Almost all of the Jeanie Johnston's crew lists and agreements survive. The sailors on the Jeanie Johnston came from all points on the globe, one of them from as far away as Valparaiso. There were usually seventeen crew members on board, including at least two apprentices.
In 1855 the Jeanie Johnston was sold to William Johnson of North Shields in England. In 1858, en route from Quebec to Hull with a cargo of timber, the Jeanie Johnston became waterlogged. The crew climbed up to the main-top, and after nine days clinging to a slowly sinking ship they were rescued by a Dutch ship, the Sophie Elizabeth. The following is taken from Lloyd's List 13 December 1858: The Jeanie Johnston, from Quebec to Hull, with timber, has been abandoned at sea, water-logged; crew taken from the maintop, after being there nine days, by the Sophie Elizabeth (Dutch Brig), arrived at New York.
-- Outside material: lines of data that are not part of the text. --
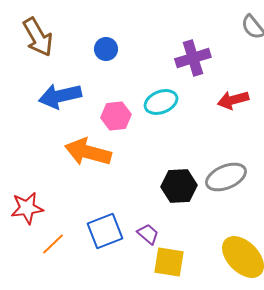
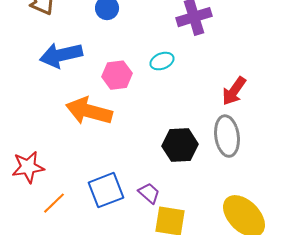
red arrow: (233, 100) -> (234, 91), moved, turned -40
cyan ellipse: (161, 102) -> (162, 61), size x0.7
gray ellipse: (226, 177) -> (227, 136), turned -75

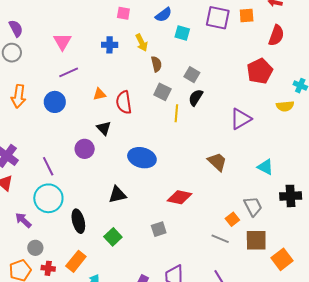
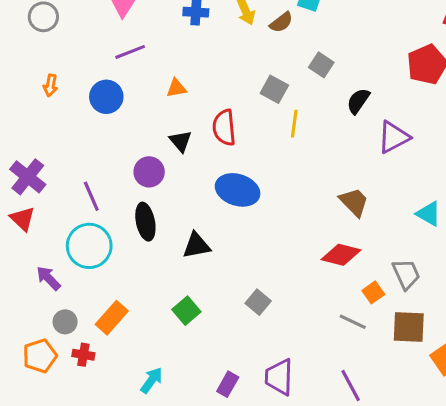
brown semicircle: (156, 64) -> (281, 22), moved, turned 63
orange arrow: (19, 96) -> (50, 85), size x0.6
black semicircle: (196, 98) -> (358, 101), moved
red semicircle: (124, 102) -> (224, 128), moved
red diamond: (180, 197) -> (341, 255), moved
black ellipse: (78, 221) -> (145, 222), moved
gray square: (159, 229) -> (258, 302), turned -35
orange rectangle: (76, 261) -> (112, 318), moved

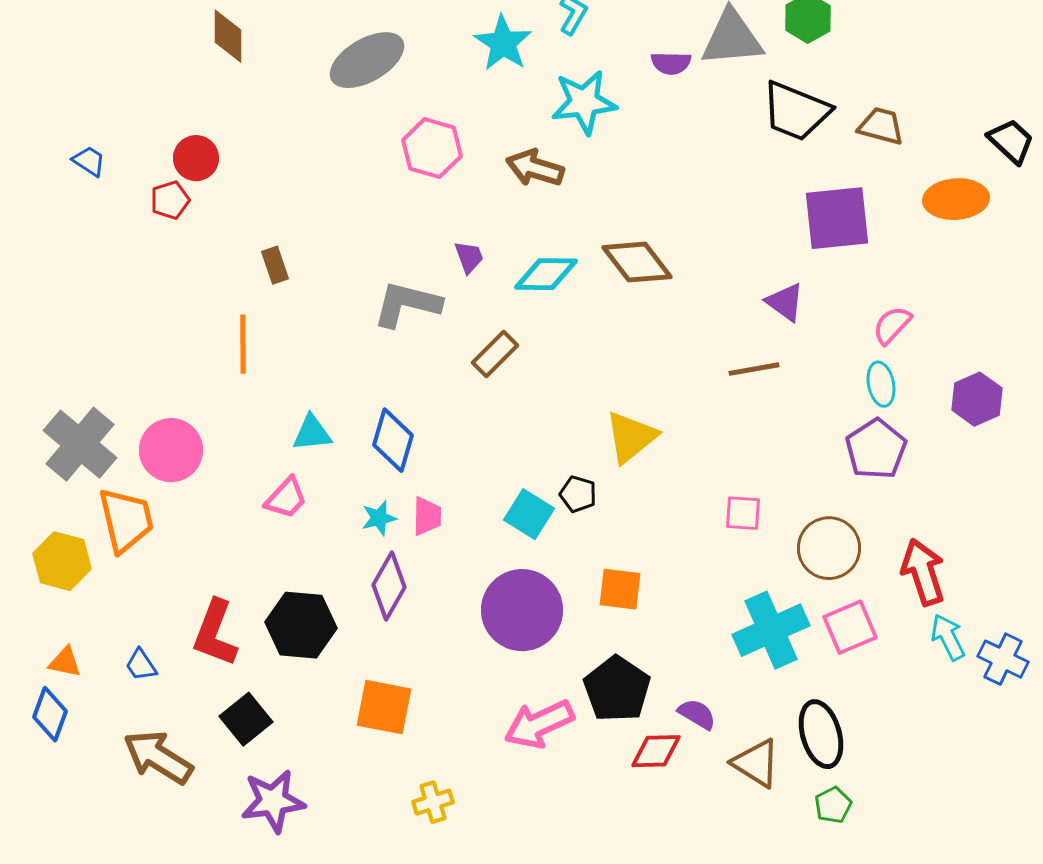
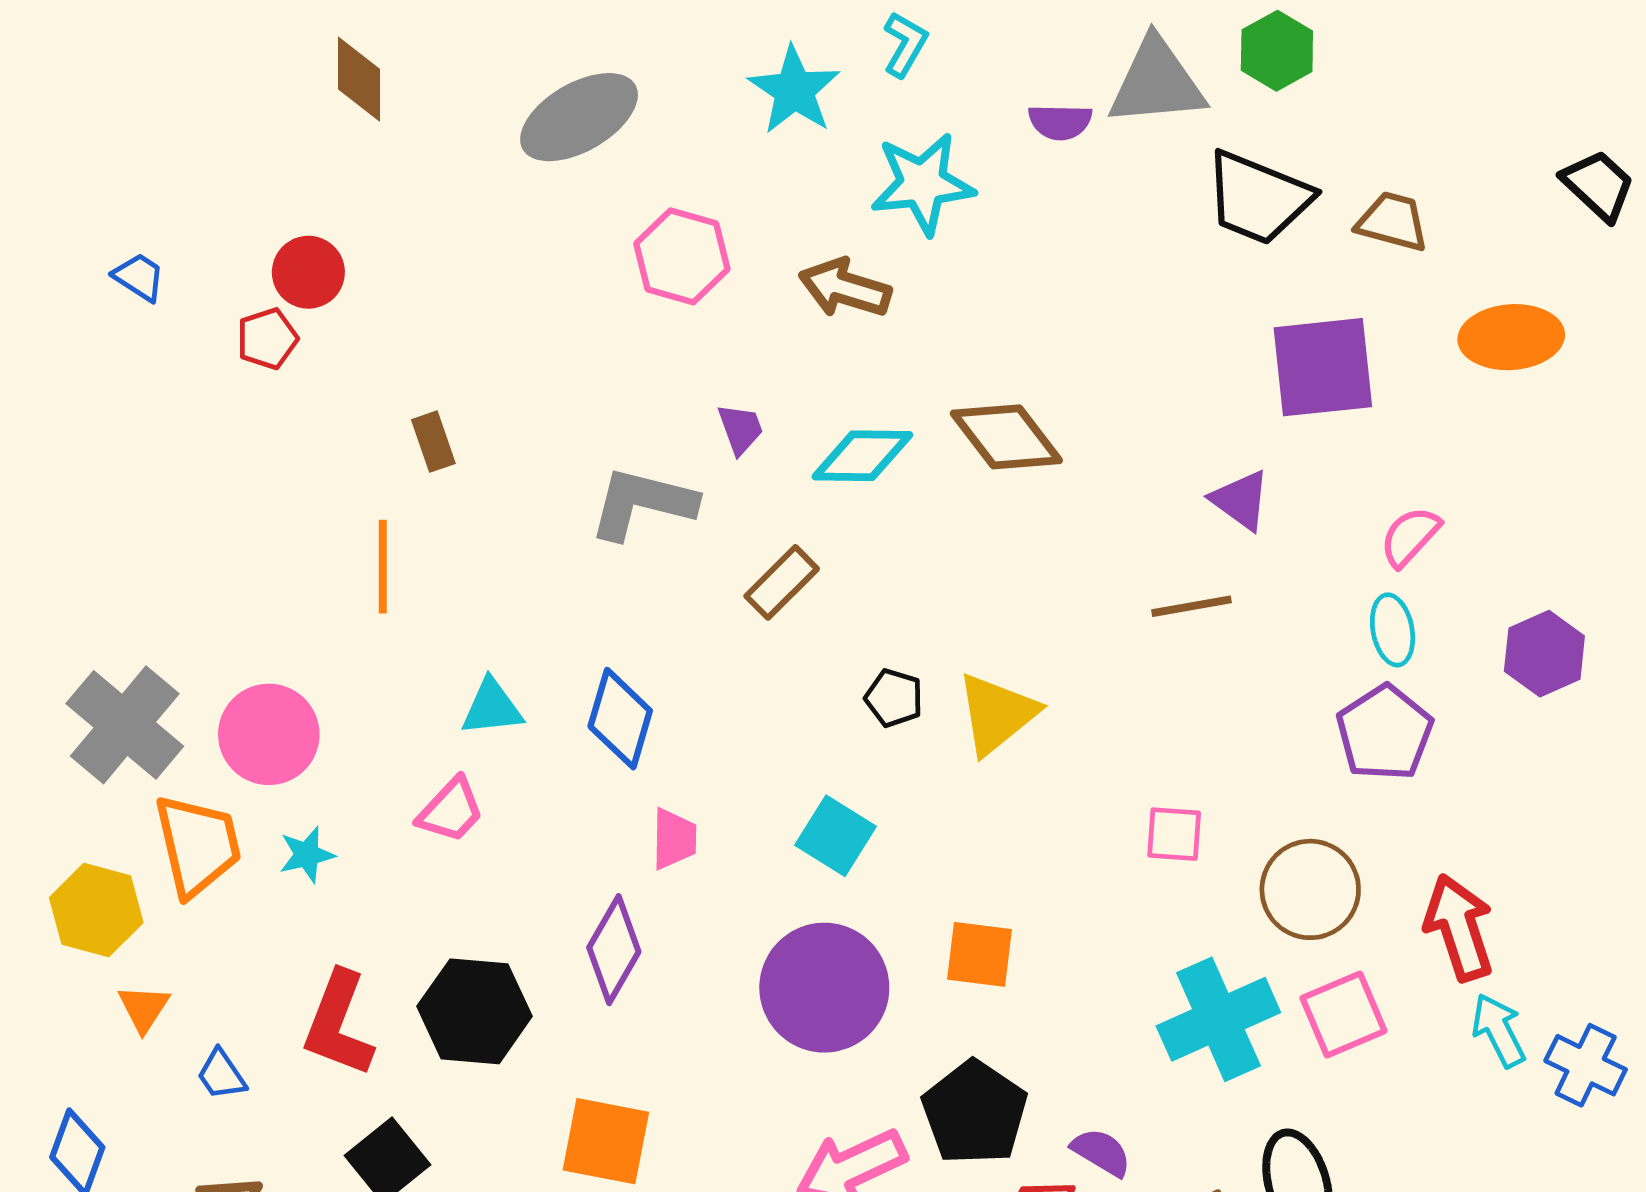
black trapezoid: (1011, 141) -> (1598, 185), moved
black pentagon: (578, 494) -> (894, 698), moved
cyan star: (379, 518) -> (307, 855), moved
orange triangle: (65, 662) -> (144, 1008), moved, turned 51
It is estimated that blight destroyed 80% of the potato crop – the staple diet of the Irish people – in 1848. The blight, which flourished in mild, damp conditions, led to Ireland's Great Famine.
Most transatlantic voyages from Ireland took place in the Spring and Summer months to avoid the worst weather conditions. The fleeing Irish were so desperate in the Famine era, however, that they were prepared to encounter the perils of trips very late in the year – ships were recorded leaving Tralee as late as November.